Transaction Monitoring

Transaction Monitoring: What is it?

Transaction monitoring, also known as business transaction monitoring (BTM) or business transaction management, is an IT process that evaluates transactions in real time. BTM allows for the studying, analyzing, and administering of individual transactions flowing across the application infrastructure.

BTM As a Tool

Transaction monitoring may be used to measure performance management and failure management. Performance management tracks the flow and response time of any given transaction, providing an operations team with the exact data needed to diagnose performance lag. Failure management uses BTM to provide insight as to where the performance data slowdown is occurring, while offering visibility into the infrastructure tiers and rapidly locating the root cause of the issue.

Transaction monitoring enables alerting, detection, and remediation of varying types of unexpected business or technical conditions. Through the use of BTM, an operations team can search for transactions based on message content and context. Examples of searchable characteristics are arrival, message type, or client credentials. The search capabilities provided by transaction monitoring give application support teams a way to troubleshoot issues common in business transactions. Stalled transactions, application exceptions, faults, missing steps, boundary conditions, and incorrect data values are all common problems that can be solved by using BTM.

Another advantage to transaction monitoring is that BTM tracks in real time and IT personnel can track the root of the problem quickly, before the customer gets disgruntled. Customer retention is key and with transaction monitoring and with BTM fewer customers are lost due to failed transactions. Transaction monitoring can also redirect traffic via routing or loud balancing, enabling a more customized system.

BTM Users

Business transaction monitoring is most effective for organizations relying on distributed applications, including cloud-based systems. Some examples of business applications supported by BTM are insurance claims processing, account provisioning and activation, and operations support services (OSS). The need for transaction management isn’t specific to any industry and could benefit entities in most any realm.

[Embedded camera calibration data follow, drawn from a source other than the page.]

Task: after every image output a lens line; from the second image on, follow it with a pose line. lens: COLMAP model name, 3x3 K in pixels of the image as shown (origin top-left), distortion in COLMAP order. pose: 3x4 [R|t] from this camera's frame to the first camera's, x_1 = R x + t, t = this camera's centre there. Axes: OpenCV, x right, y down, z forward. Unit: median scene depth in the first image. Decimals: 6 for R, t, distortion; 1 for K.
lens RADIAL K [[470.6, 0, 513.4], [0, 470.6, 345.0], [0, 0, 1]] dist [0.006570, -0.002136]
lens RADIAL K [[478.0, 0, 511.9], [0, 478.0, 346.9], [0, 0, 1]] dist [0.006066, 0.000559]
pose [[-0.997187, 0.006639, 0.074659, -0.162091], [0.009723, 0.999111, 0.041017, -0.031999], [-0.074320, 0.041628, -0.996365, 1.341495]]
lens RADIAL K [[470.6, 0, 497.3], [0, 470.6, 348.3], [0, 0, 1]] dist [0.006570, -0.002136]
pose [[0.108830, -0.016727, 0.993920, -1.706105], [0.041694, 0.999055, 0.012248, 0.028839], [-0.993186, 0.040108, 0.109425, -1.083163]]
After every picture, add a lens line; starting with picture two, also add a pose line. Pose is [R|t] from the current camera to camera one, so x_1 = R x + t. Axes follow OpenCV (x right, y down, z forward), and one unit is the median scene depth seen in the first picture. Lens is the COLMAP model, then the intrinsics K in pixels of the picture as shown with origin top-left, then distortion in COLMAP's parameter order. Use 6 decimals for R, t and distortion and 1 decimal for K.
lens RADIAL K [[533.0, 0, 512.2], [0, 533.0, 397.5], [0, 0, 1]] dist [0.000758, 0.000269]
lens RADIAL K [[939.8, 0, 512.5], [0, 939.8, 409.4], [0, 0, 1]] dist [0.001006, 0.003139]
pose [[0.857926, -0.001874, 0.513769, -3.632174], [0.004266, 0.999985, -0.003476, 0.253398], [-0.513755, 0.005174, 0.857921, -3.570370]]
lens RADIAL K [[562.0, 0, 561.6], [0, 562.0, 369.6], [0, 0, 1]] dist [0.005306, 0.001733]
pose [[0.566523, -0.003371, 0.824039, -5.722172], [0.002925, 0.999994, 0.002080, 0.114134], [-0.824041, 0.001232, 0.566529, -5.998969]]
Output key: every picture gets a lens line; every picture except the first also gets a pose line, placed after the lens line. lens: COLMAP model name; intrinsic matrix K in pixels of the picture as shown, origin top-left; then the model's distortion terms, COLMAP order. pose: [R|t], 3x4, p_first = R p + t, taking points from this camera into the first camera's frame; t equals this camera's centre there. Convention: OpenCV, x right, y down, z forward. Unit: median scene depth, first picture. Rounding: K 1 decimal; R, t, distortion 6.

AML Transaction Monitoring

AML transaction monitoring is a process designed to identify and defend a financial institution from any transactions that may lead to money laundering or terrorist financing. The transactions monitored in AML are generally cash deposits and withdrawals, ACH activity, and wire transfers. If money laundering or terrorist financing is detected from any of those transactions, a Suspicious Activity Report (SAR) would need to be filed immediately by that institution. A SAR is a document filed with the Financial Crimes Enforcement Network (FinCEN) when a financial institution suspects or observes an incident of money laundering or fraud. Reporting these suspicions is required under the United States Bank Secrecy Act (BSA) of 1970.

A combination of daily transaction monitoring and a customer’s historical information and account profile can provide financial institutions with a big-picture analysis of a customer’s identity. This includes a customer’s potential risk levels and their predicted future activity.

Benefits of BTM and AML

Business transaction management, if done effectively, can reduce the overall amount of failed transactions, decrease the average time it takes to repair, and lower IT maintenance overheads. AML uses sanctions screening, blacklist screening, and customer profiling features to identify suspicious behavior. These transaction monitoring tools increase automation and give regulators and banking partners confidence as the monitoring system provides a clear audit trail of investigations.